● **What the exercise asks**
Go over the listing below line by line, and return each one holding the string "klasi".

● **Listed entries**
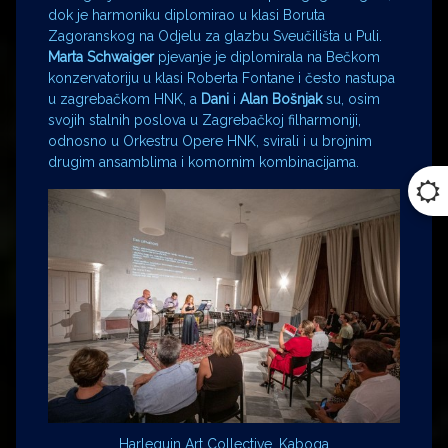
dok je harmoniku diplomirao u klasi Boruta
Zagoranskog na Odjelu za glazbu Sveučilišta u Puli.
Marta Schwaiger
pjevanje je diplomirala na Bečkom
konzervatoriju u klasi Roberta Fontane i često nastupa
u zagrebačkom HNK, a
Dani
i
Alan Bošnjak
su, osim
svojih stalnih poslova u Zagrebačkoj filharmoniji,
odnosno u Orkestru Opere HNK, svirali i u brojnim
drugim ansamblima i komornim kombinacijama.
Harlequin Art Collective, Kaboga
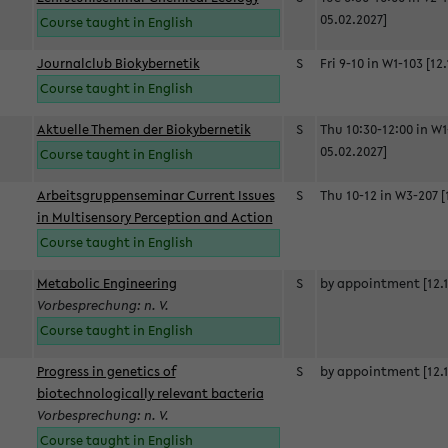
05.02.2027]
Course taught in English
Journalclub Biokybernetik
S
Fri 9-10 in W1-103 [12
Course taught in English
Aktuelle Themen der Biokybernetik
S
Thu 10:30-12:00 in W1
05.02.2027]
Course taught in English
Arbeitsgruppenseminar Current Issues
S
Thu 10-12 in W3-207 [
in Multisensory Perception and Action
Course taught in English
Metabolic Engineering
S
by appointment [12.1
Vorbesprechung: n. V.
Course taught in English
Progress in genetics of
S
by appointment [12.1
biotechnologically relevant bacteria
Vorbesprechung: n. V.
Course taught in English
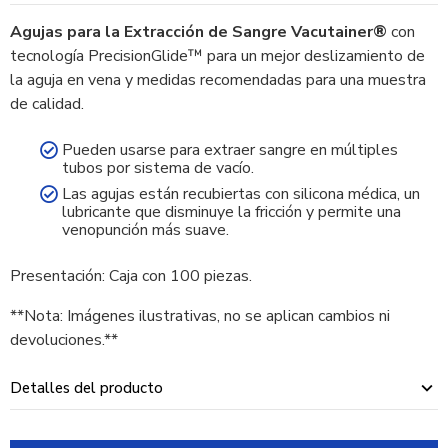
Agujas para la Extracción de Sangre Vacutainer®
con
tecnología PrecisionGlide™ para un mejor deslizamiento de
la aguja en vena y medidas recomendadas para una muestra
de calidad.
Pueden usarse para extraer sangre en múltiples
tubos por sistema de vacío.
Las agujas están recubiertas con silicona médica, un
lubricante que disminuye la fricción y permite una
venopunción más suave.
Presentación: Caja con 100 piezas.
**Nota: Imágenes ilustrativas, no se aplican cambios ni
devoluciones.**
Detalles del producto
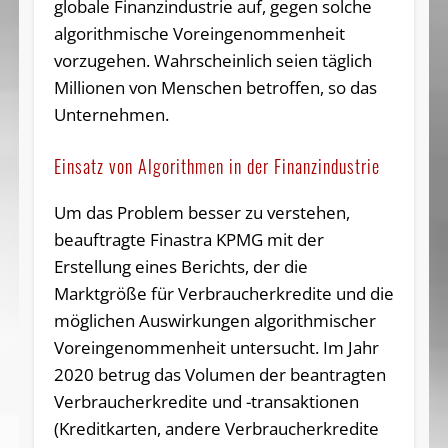
globale Finanzindustrie auf, gegen solche
algorithmische Voreingenommenheit
vorzugehen. Wahrscheinlich seien täglich
Millionen von Menschen betroffen, so das
Unternehmen.
Einsatz von Algorithmen in der Finanzindustrie
Um das Problem besser zu verstehen,
beauftragte Finastra KPMG mit der
Erstellung eines Berichts, der die
Marktgröße für Verbraucherkredite und die
möglichen Auswirkungen algorithmischer
Voreingenommenheit untersucht. Im Jahr
2020 betrug das Volumen der beantragten
Verbraucherkredite und -transaktionen
(Kreditkarten, andere Verbraucherkredite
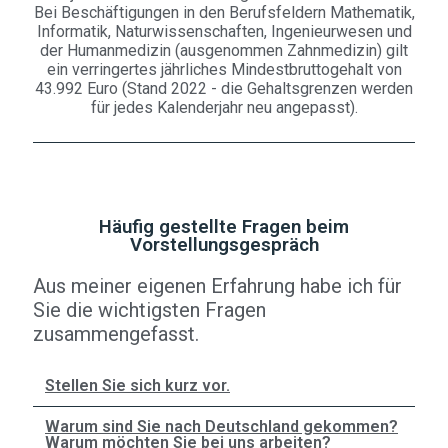
Bei Beschäftigungen in den Berufsfeldern Mathematik,
Informatik, Naturwissenschaften, Ingenieurwesen und
der Humanmedizin (ausgenommen Zahnmedizin) gilt
ein verringertes jährliches Mindestbruttogehalt von
43.992 Euro (Stand 2022 - die Gehaltsgrenzen werden
für jedes Kalenderjahr neu angepasst).
Häufig gestellte Fragen beim
Vorstellungsgespräch
Aus meiner eigenen Erfahrung habe ich für
Sie die wichtigsten Fragen
zusammengefasst.
Stellen Sie sich kurz vor.
Warum sind Sie nach Deutschland gekommen?
Warum möchten Sie bei uns arbeiten?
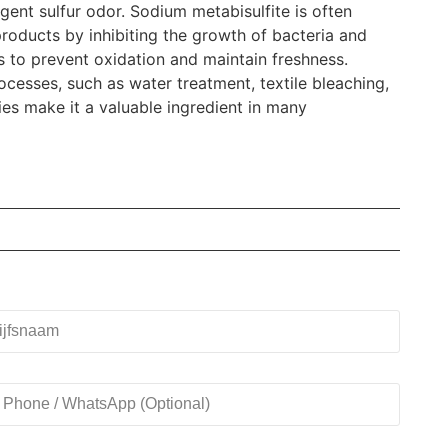
ngent sulfur odor. Sodium metabisulfite is often
products by inhibiting the growth of bacteria and
its to prevent oxidation and maintain freshness.
processes, such as water treatment, textile bleaching,
ties make it a valuable ingredient in many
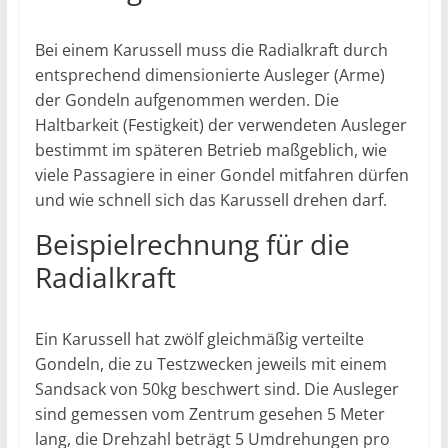
Bei einem Karussell muss die Radialkraft durch
entsprechend dimensionierte Ausleger (Arme)
der Gondeln aufgenommen werden. Die
Haltbarkeit (Festigkeit) der verwendeten Ausleger
bestimmt im späteren Betrieb maßgeblich, wie
viele Passagiere in einer Gondel mitfahren dürfen
und wie schnell sich das Karussell drehen darf.
Beispielrechnung für die
Radialkraft
Ein Karussell hat zwölf gleichmäßig verteilte
Gondeln, die zu Testzwecken jeweils mit einem
Sandsack von 50kg beschwert sind. Die Ausleger
sind gemessen vom Zentrum gesehen 5 Meter
lang, die Drehzahl beträgt 5 Umdrehungen pro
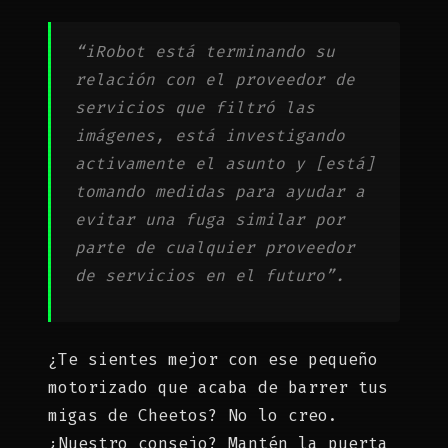
“iRobot está terminando su
relación con el proveedor de
servicios que filtró las
imágenes, está investigando
activamente el asunto y [está]
tomando medidas para ayudar a
evitar una fuga similar por
parte de cualquier proveedor
de servicios en el futuro”.
¿Te sientes mejor con ese pequeño
motorizado que acaba de barrer tus
migas de Cheetos? No lo creo.
¿Nuestro consejo? Mantén la puerta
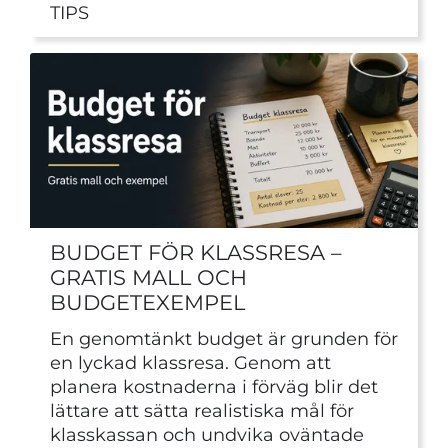
TIPS
BUDGET FÖR KLASSRESA –
GRATIS MALL OCH
BUDGETEXEMPEL
En genomtänkt budget är grunden för
en lyckad klassresa. Genom att
planera kostnaderna i förväg blir det
lättare att sätta realistiska mål för
klasskassan och undvika oväntade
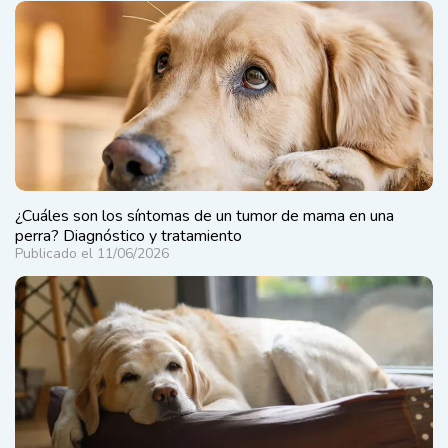
¿Cuáles son los síntomas de un tumor de mama en una
perra? Diagnóstico y tratamiento
Publicado el 11/06/2026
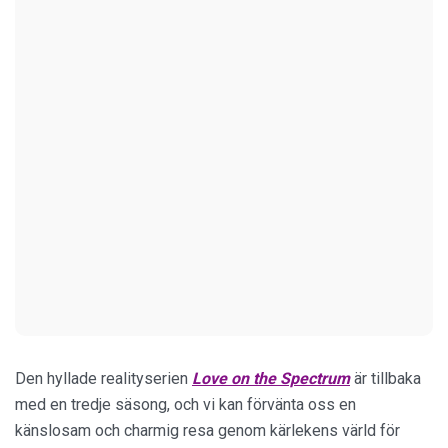
Den hyllade realityserien
Love on the Spectrum
är tillbaka
med en tredje säsong, och vi kan förvänta oss en
känslosam och charmig resa genom kärlekens värld för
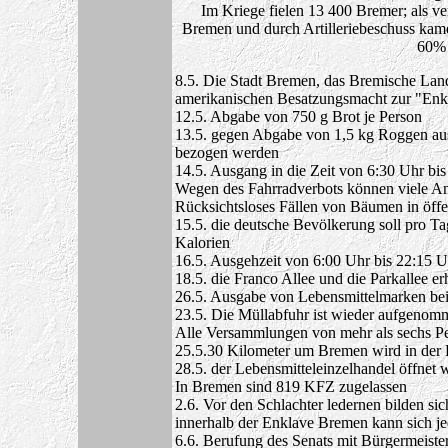
Im Kriege fielen 13 400 Bremer; als v
Bremen und durch Artilleriebeschuss ka
60% 
8.5. Die Stadt Bremen, das Bremische Lan
amerikanischen Besatzungsmacht zur "En
12.5. Abgabe von 750 g Brot je Person
13.5. gegen Abgabe von 1,5 kg Roggen aus
bezogen werden
14.5. Ausgang in die Zeit von 6:30 Uhr bi
Wegen des Fahrradverbots können viele Ang
Rücksichtsloses Fällen von Bäumen in öffe
15.5. die deutsche Bevölkerung soll pro T
Kalorien
16.5. Ausgehzeit von 6:00 Uhr bis 22:15 U
18.5. die Franco Allee und die Parkallee e
26.5. Ausgabe von Lebensmittelmarken b
23.5. Die Müllabfuhr ist wieder aufgenom
Alle Versammlungen von mehr als sechs P
25.5.30 Kilometer um Bremen wird in der 
28.5. der Lebensmitteleinzelhandel öffnet 
In Bremen sind 819 KFZ zugelassen
2.6. Vor den Schlachter ledernen bilden si
innerhalb der Enklave Bremen kann sich je
6.6. Berufung des Senats mit Bürgermeiste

● **Response area**
dok je harmoniku diplomirao u klasi Boruta
konzervatoriju u klasi Roberta Fontane i često nastupa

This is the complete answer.